L’action de l'UNICEF bénéficie en premier lieu aux enfants les plus vulnérables : ceux qui sont en dehors du système scolaire, les filles, les enfants déplacés, les enfants à besoins spéciaux et ceux qui sont affectés par le conflit ou d'autres urgences. Grâce à ce programme d’apprentissage accéléré et des programmes de réinsertion directe soutenus par KOICA, l’UNICEF travaille avec ses partenaires pour fournir aux enfants déscolarisés et non scolarisés une éducation de base de qualité.

« C’est à travers son éducation qu’un enfant va se projeter dans l’avenir. Un bon citoyen est celui qui a reçu une bonne éducation de l’école et de sa famille. »

Allaye Ouologuem, superviseur des centres SSA/P
Portrait d’Allaye Ouologuem superviseur SSAP Bandiagara, ville de Sévaré, région de Mopti, Septembre 2020.
UNICEF Mali/2020/Keita

« En tant qu’agent d’une ONG et père d’un enfant, je sais à quel point la continuité scolaire est importante » rappelle Allaye. « C’est à travers son éducation qu’un enfant va se projeter dans l’avenir. Un bon citoyen est celui qui a reçu une bonne éducation de l’école et de sa famille. »

Cette formation accélérée SSA/P facilite la réinsertion des enfants dans le système scolaire par le rapprochement de ces structures des communautés les plus en besoin. « Chaque centre SSA/P doit être à 5 km maximum d’une école classique. Ainsi on est sûr que ces élèves vont pouvoir retrouver le chemin de l’école » insiste Allaye Ouologuem en souriant sous sa casquette.

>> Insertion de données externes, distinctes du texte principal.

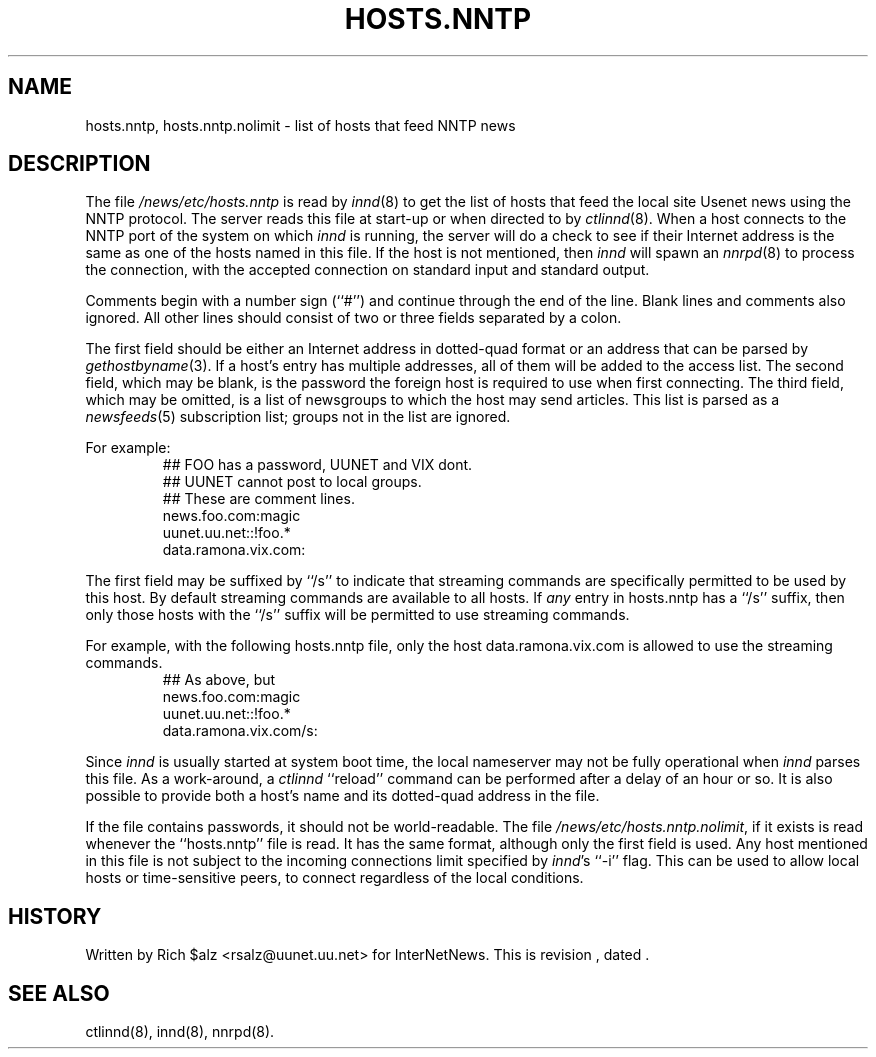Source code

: .\" $Revision$
.TH HOSTS.NNTP 5
.SH NAME
hosts.nntp, hosts.nntp.nolimit \- list of hosts that feed NNTP news
.SH DESCRIPTION
The file
.\" =()<.I @<_PATH_INNDHOSTS>@>()=
.I /news/etc/hosts.nntp
is read by
.IR innd (8)
to get the list of hosts that feed the local site Usenet news
using the NNTP protocol.
The server reads this file at start-up or when directed to by
.IR ctlinnd (8).
When a host connects to the NNTP port of the system on which
.I innd
is running, the server will do a check to see if their Internet address
is the same as one of the hosts named in this file.
If the host is not mentioned, then
.I innd
will spawn an
.IR nnrpd (8)
to process the connection, with the accepted connection on standard input
and standard output.
.PP
Comments begin with a number sign (``#'') and continue through the end of
the line.
Blank lines and comments also ignored.
All other lines should consist of two or three fields separated by a colon.
.PP
The first field should be either an Internet address in dotted-quad
format or an address that can be parsed by
.IR gethostbyname (3).
If a host's entry has multiple addresses, all of them will be added to
the access list.
The second field, which may be blank, is the password the foreign host is
required to use when first connecting.
The third field, which may be omitted, is a list of newsgroups to which
the host may send articles.
This list is parsed as a
.IR newsfeeds (5)
subscription list; groups not in the list are ignored.
.PP
For example:
.RS
.nf
##  FOO has a password, UUNET and VIX dont.
##  UUNET cannot post to local groups.
##  These are comment lines.
news.foo.com:magic
uunet.uu.net::!foo.*
data.ramona.vix.com:
.fi
.RE
.PP
The first field may be suffixed by ``/s'' to indicate that streaming
commands are specifically permitted to be used by this host. By default
streaming commands are available to all hosts. If \fIany\fP entry in
hosts.nntp has a ``/s'' suffix, then only those hosts with the ``/s''
suffix will be permitted to use streaming commands.
.PP
For example, with the following hosts.nntp file, only the host
data.ramona.vix.com is allowed to use the streaming commands.
.RS
.nf
## As above, but 
news.foo.com:magic
uunet.uu.net::!foo.*
data.ramona.vix.com/s:
.fi
.RE
.PP
Since
.I innd
is usually started at system boot time, the local nameserver may not be
fully operational when
.I innd
parses this file.
As a work-around, a
.I ctlinnd
``reload'' command can be performed after a delay of an hour or so.
It is also possible to provide both a host's name and its dotted-quad
address in the file.
.PP
If the file contains passwords, it should not be world-readable.
The file
.\" =()<.IR @<_PATH_INNDHOSTS>@.nolimit ,>()=
.IR /news/etc/hosts.nntp.nolimit ,
if it exists is read whenever the ``hosts.nntp'' file is read.
It has the same format, although only the first field is used.
Any host mentioned in this file is not subject to the incoming connections
limit specified by
.IR innd 's
\&``\-i'' flag.
This can be used to allow local hosts or time-sensitive peers, to connect
regardless of the local conditions.
.SH HISTORY
Written by Rich $alz <rsalz@uunet.uu.net> for InterNetNews.
.de R$
This is revision \\$3, dated \\$4.
..
.R$ $Id$
.SH "SEE ALSO"
ctlinnd(8), innd(8), nnrpd(8).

La région de Mopti compte aujourd’hui 20 centres SSA/P et 600 enfants ont bénéficié de l’aide et du soutien de ce programme d’éducation. « Depuis que notre enfant est entré dans ce centre nous avons reçu des kits scolaires et nous n’avons rien payé, tout a été pris en charge » soulignent Issaka et Aïssetou Kansagne les parents d’Hama. « Vraiment nous remercions l’UNICEF et l’APIDEV ».

« Chaque mois les apprenants sont soumis à des évaluations pour suivre l’évolution de leur niveau et, au mois de juin, un examen final est organisé avec l’appui des services techniques en charge de l’éducation pour évaluer les apprentissages et transférer les enfants dans le système formel » explique Allaye. C’est le cas d’Hama qui a obtenu la moyenne et attend désormais la rentrée 2020-2021 pour rejoindre sa nouvelle école à Donou. Admis en classe de 4e année, le garçon vise plus loin : « Je suis très fier d’avoir appris tout ça et je veux continuer à étudier tant je le pourrai. » Plein d’espoir, Hama indique même rêver de devenir directeur d’école « parce que l’enseignement c’est trop important, ça aide beaucoup d’enfants ».